Source passage
>> Begin

The 1954 Nobel Prize in Literature was awarded to the American author Ernest Hemingway (1899–1961) "for his mastery of the art of narrative, most recently demonstrated in The Old Man and the Sea, and for the influence that he has exerted on contemporary style."

Following William Faulkner in 1949, Hemingway is the fifth American to be a recipient of the prize.

Laureate

Ernest Hemingway is known for his succinct and lucid prose had a powerful influence on 20th century fiction. His works explore love, war, wilderness, and loss. The theme of emasculation is also prevalent in his works, most notably in The Sun Also Rises (1926). In 1952, he published The Old Man and the Sea, a work that was praised by the Swedish Academy when awarding the Nobel Prize. Among his other famous works are A Farewell to Arms (1929) and For Whom the Bell Tolls (1940).

The Old Man and the Sea
Hemingway's short novel The Old Man and the Sea was specifically referred to in his Nobel citation. Drawing on his personal experiences as a fisherman in crafting the novella, it tells the tragic story of a Cuban fisherman in the Gulf Stream and the giant Marlin he kills and loses. It won the 1953 Pulitzer Prize for Fiction.

Deliberations

Nominations
Ernest Hemingway was nominated for the prize on four occasions between 1947 and 1954, the first three times by members of the Swedish Academy and in 1954 by an Austrian professor of English linguistics. 

In total, the Nobel committee received 35 nominations for 27 individuals. The most number of nominations were for Halldór Kiljan Laxness with 6 nominations. Other nominated authors included André Malraux, Nikos Kazantzakis, Rudolf Kassner, Mark Aldanov, E. M. Forster, Gottfried Benn, Ramón Menéndez Pidal, and Robert Frost. 5 of the nominees were nominated first-time among them Carl Jung, Ricardo Rojas, and Jaroslav Seifert (awarded in 1984). Two of the nominees were women: Henriette Charasson and Concha Espina de la Serna.

>> End

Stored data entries
>> Begin

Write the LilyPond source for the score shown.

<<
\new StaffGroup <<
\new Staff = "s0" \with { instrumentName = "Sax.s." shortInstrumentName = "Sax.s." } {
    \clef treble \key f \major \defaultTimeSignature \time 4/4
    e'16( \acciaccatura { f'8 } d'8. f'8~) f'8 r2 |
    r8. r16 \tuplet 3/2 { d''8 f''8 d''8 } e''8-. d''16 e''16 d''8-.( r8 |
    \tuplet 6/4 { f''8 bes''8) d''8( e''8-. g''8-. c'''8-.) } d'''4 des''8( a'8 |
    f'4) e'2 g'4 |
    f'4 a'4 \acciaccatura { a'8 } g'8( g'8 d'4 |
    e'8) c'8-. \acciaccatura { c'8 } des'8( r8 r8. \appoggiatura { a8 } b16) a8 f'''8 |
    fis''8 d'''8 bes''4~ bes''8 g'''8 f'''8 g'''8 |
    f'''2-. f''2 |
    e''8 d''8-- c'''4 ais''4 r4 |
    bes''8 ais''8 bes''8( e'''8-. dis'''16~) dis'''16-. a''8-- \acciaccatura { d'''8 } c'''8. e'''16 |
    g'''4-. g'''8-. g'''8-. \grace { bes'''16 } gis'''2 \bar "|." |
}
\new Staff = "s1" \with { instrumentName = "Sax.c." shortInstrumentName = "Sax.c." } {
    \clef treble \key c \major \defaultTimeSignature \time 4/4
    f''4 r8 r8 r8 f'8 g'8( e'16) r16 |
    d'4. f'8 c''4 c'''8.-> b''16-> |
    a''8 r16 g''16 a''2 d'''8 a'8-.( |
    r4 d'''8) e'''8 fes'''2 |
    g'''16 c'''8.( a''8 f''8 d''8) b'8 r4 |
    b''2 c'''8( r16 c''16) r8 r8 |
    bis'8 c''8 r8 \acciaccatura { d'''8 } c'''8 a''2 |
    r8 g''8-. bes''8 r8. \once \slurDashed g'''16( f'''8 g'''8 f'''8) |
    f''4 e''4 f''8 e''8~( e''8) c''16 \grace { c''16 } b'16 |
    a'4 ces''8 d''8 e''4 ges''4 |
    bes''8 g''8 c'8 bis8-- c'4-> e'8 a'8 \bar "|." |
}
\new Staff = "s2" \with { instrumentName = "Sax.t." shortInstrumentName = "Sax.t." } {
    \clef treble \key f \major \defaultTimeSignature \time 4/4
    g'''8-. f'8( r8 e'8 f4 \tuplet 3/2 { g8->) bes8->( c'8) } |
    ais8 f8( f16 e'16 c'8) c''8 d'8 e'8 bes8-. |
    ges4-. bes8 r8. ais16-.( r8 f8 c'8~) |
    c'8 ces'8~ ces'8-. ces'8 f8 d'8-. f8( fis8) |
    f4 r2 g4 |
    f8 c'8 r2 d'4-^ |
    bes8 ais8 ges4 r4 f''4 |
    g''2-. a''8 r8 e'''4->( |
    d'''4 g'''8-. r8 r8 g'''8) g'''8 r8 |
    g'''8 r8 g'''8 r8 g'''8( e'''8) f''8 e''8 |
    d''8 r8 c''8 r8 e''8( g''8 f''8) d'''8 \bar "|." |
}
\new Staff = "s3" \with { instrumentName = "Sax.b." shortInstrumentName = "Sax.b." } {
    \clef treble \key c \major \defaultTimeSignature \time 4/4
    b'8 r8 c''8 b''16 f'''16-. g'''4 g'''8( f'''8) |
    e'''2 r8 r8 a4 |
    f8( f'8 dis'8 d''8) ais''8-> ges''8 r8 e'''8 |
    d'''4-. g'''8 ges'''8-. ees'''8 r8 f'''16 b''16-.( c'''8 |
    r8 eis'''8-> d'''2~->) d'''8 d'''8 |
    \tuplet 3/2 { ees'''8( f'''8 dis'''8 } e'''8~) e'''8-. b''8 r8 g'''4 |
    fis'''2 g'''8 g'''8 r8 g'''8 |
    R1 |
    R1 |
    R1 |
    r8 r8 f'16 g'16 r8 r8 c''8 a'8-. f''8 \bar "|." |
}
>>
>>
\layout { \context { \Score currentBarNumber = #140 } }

>> End

Given task
Continue the article on the 1954 Nobel Prize in Literature, starting after its last sentence.

Response below
The authors Sait Faik Abasıyanık, Frederick Lewis Allen, Juan Álvarez, Vitaliano Brancati, Frans G. Bengtsson, Maxwell Bodenheim, Ludovic Dauș, Stig Dagerman, Oswald de Andrade, Winnifred Eaton, Miles Franklin, Boris Gorbatov, Joseph Hergesheimer, James Hilton, Édouard Le Roy, Zofia Nałkowska, Mikhail Prishvin, Sokotsu Samukawa, Hella Wuolijoki and Francis Brett Young died in 1954 without having been nominated for the prize.

Prize decision
Hemingway's candidacy in 1947 was rejected by committee member Per Hallström, saying in a report that Hemingway's style of writing were too entertaining and lightweight. Hemingway was considered and rejected again in 1950, when the Swedish Academy found that his recent book Across the River and Into the Trees was not as strong as his previous works and also noted that Hemingway already had a great deal of success, and that he was unlikely to need the prize money.
 
Nominated again in 1953, Hemingway was a serious contender for the prize in that year according to The New York Times,
but his candidacy was postponed as members of the Academy thought that Hemingway and his wife may have perished in an air crash in Africa. Hemingway was included in the shortlisted nominees for the prize together with Albert Camus and Halldór Laxness – both authors were eventually awarded.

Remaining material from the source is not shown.